For Bhandari, it will be his second consecutive term.  The peculiar voting system, admittedly a hang-over of the Cold War era global power structures, the UN Security Council and the General Assembly wield almost equal weightage. The British candidate won nine of the 15 votes in the UNSC while his Indian rival had five. A majority in both the UNSC and the UNGA is required to win a place in the ICJ. In the last round of voting in the UNGA, Bhandari won 121 votes while Greenwood secured 68. The stalemate was unlikely to be resolved given the huge tilt in favour of India in the UNGA.

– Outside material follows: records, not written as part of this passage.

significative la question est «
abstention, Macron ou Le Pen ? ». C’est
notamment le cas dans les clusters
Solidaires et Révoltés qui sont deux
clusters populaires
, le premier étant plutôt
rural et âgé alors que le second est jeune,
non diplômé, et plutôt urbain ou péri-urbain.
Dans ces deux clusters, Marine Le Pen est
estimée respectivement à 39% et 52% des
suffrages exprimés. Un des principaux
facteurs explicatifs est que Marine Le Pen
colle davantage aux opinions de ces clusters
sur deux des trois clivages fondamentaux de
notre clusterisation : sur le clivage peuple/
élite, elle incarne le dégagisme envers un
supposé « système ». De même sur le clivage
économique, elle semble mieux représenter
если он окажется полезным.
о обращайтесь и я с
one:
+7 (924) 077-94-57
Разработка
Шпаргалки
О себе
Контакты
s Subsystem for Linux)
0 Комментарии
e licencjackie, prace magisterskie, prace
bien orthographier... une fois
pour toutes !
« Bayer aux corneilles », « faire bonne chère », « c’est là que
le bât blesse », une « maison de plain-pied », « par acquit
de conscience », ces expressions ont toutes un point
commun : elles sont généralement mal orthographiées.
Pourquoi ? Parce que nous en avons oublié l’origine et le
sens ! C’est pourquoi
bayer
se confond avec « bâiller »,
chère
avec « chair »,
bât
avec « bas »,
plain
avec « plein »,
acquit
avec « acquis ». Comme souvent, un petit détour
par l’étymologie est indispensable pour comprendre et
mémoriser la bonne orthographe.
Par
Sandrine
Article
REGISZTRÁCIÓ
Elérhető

Realizing the futility of trying to canvass any further for support among a majority of nations who had sided with India, the British sought to make the best of a bad situation, withdrawing their candidate in favour of Justice Bhandari in view of the “the close relationship that the UK and India have enjoyed and will continue to enjoy”.  The ICJ, which sits at The Hague, has 15 judges, elected for nine-year terms. Both, Bhandari and Greenwood, had already served a term each. This was the contest for the last seat on the court, others having been already elected in the run-offs preceding the India-UK contest. Disputes between member-countries of the UN and over matters hinging on the sovereignty of individual nations generally go to The Hague.

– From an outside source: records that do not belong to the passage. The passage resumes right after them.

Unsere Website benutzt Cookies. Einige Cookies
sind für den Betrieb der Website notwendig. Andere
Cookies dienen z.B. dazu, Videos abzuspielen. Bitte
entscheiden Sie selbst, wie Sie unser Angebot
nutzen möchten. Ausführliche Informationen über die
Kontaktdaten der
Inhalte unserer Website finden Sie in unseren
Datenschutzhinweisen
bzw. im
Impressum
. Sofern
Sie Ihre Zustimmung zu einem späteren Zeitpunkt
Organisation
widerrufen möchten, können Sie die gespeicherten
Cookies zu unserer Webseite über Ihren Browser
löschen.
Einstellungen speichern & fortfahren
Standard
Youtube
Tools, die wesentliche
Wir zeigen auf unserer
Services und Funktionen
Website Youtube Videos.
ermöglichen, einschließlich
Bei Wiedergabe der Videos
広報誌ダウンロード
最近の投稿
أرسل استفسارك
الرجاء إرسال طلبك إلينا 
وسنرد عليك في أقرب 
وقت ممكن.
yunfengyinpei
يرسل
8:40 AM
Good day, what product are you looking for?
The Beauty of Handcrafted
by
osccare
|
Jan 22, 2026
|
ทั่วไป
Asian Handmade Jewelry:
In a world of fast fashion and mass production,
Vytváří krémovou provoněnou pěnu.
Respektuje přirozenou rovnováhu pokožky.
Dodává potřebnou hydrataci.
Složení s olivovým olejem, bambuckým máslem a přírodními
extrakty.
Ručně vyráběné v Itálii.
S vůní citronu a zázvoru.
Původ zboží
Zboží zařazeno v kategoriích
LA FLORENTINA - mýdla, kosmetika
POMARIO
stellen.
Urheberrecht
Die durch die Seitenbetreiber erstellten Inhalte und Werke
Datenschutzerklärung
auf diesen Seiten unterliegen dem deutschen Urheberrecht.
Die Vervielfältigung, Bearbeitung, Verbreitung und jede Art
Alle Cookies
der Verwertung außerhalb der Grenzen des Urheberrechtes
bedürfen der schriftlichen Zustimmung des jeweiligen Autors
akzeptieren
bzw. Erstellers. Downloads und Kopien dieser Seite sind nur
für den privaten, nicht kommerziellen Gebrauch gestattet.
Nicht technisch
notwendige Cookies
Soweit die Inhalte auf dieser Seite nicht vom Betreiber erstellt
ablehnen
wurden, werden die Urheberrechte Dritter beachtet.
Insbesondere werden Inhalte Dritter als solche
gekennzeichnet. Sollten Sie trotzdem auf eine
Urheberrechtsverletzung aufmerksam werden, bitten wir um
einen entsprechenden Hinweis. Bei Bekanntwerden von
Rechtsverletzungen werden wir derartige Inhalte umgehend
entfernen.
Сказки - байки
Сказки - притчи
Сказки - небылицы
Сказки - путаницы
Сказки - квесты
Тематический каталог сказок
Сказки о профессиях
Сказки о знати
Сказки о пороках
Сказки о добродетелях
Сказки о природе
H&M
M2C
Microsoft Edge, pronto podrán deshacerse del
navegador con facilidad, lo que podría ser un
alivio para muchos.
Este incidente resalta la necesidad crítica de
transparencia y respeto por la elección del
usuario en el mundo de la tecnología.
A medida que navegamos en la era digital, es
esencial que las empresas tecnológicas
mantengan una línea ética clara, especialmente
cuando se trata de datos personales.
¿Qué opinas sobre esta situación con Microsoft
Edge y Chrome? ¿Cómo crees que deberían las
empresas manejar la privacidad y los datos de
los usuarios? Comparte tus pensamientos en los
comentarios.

For instance, The Hague court rejected the Chinese claims over the disputed waters of the South China Sea on a complaint by the Philippines, though it is another matter that the Chinese have sought to brazen out the verdict. Meanwhile, the UK reversal at the UN underlines the growing resentment even among its neighbours, fuelled further by the Brexit move, no doubt, and its diminishing standing in the changing geopolitical situation. On the other hand, India, particularly after the advent of Modi at the Centre, has come to enjoy renewed respect and importance in a large swathe of the world, especially given its potential role as a major bulwark along with Japan, against an increasingly bullying and aggressive China due to its vastly enhanced military and economic heft.

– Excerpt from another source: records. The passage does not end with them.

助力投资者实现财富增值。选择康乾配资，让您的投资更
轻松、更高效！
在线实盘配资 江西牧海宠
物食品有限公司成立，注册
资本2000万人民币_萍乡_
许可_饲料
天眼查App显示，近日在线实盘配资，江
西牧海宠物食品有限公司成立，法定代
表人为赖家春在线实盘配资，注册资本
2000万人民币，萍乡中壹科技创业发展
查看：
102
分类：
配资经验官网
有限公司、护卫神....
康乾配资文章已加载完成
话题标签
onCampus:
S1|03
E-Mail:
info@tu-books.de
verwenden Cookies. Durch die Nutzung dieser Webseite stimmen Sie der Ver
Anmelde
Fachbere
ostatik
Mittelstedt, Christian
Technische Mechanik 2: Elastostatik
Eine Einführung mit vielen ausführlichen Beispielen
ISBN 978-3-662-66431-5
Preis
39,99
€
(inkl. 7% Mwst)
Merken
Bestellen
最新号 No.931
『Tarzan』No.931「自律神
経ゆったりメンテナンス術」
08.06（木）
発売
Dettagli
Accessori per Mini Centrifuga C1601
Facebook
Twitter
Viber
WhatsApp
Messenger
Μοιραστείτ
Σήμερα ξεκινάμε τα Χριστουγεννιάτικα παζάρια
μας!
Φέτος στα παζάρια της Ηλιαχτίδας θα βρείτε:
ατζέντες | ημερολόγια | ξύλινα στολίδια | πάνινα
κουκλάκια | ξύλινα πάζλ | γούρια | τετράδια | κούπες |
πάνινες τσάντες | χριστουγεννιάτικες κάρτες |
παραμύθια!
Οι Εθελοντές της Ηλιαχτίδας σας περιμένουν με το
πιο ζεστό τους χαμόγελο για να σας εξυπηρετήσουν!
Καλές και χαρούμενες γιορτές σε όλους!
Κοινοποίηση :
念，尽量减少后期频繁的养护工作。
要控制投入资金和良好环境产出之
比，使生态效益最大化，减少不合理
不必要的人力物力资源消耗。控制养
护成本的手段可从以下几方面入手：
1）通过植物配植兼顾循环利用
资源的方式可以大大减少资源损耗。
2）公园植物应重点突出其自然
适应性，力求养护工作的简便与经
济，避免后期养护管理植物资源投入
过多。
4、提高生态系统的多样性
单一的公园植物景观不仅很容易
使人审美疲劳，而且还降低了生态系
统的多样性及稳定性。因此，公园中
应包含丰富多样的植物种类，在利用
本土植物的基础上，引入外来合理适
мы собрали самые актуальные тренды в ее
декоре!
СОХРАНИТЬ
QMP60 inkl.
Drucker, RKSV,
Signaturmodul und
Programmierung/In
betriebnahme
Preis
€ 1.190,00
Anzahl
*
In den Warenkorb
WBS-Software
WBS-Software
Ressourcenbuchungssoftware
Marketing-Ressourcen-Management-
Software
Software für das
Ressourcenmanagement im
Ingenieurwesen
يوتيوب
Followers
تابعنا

For sure, in the on-going campaign in Gujarat, the Indian victory at the UN is bound to be a talking point along with the recent upgrade by the Moody’s and the World Bank’s ease-of-doing-business report. It may be a sheer coincidence that these global feathers in the PM’s cap come at a time when the Crown Prince Rahul Gandhi, at long last, feels obliged to formally take over the headship of the Congress Party.